-- Exercise input follows --
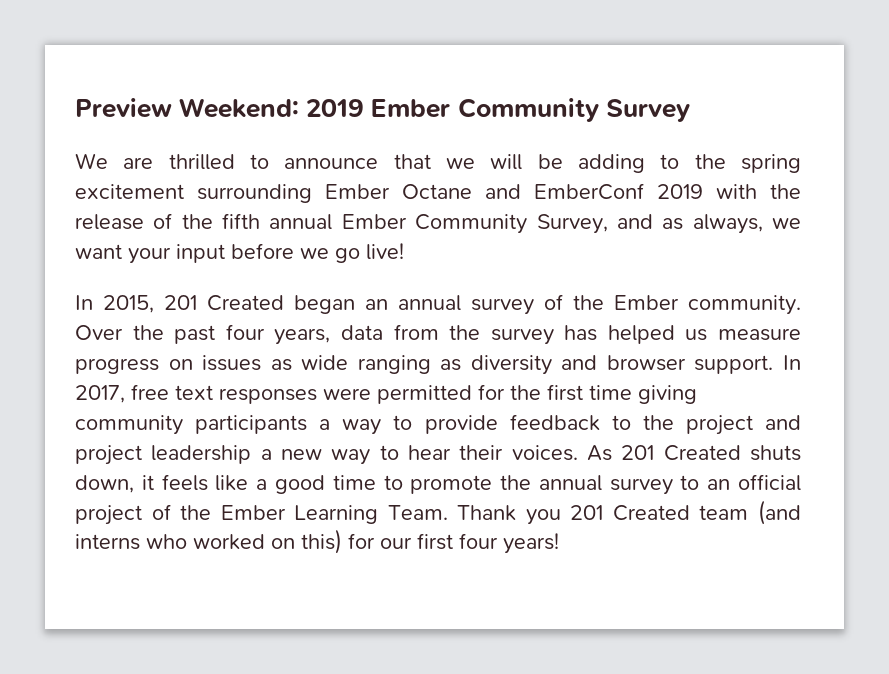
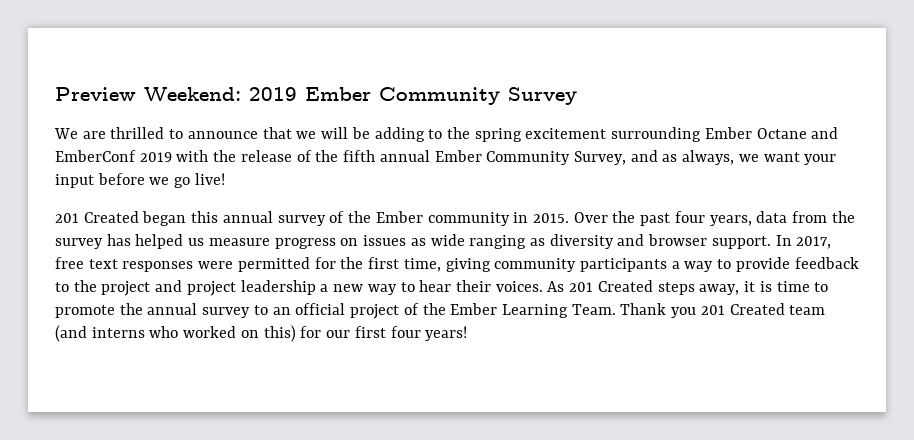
[75,295,154,313] In 2015, -> (225, 179) none
[365,299,388,310] an -> [191,211,219,223] this
[688,295,801,315] community. -> [427,212,569,226] community in 2015.
[589,385,632,400] time -> [403,258,441,272] time,
[750,445,801,461] [75,474,325,494] shuts down, it feels like a good -> [657,281,772,295] steps away, it is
-- Exercise input concluded --
Although the records above contain pictures, output every line exactly and leave the pictures out.

### Response
[75,295,154,313] In 2015, -> (225, 179) none
[365,299,388,310] an -> [191,211,219,223] this
[688,295,801,315] community. -> [427,212,569,226] community in 2015.
[589,385,632,400] time -> [403,258,441,272] time,
[750,445,801,461] [75,474,325,494] shuts down, it feels like a good -> [657,281,772,295] steps away, it is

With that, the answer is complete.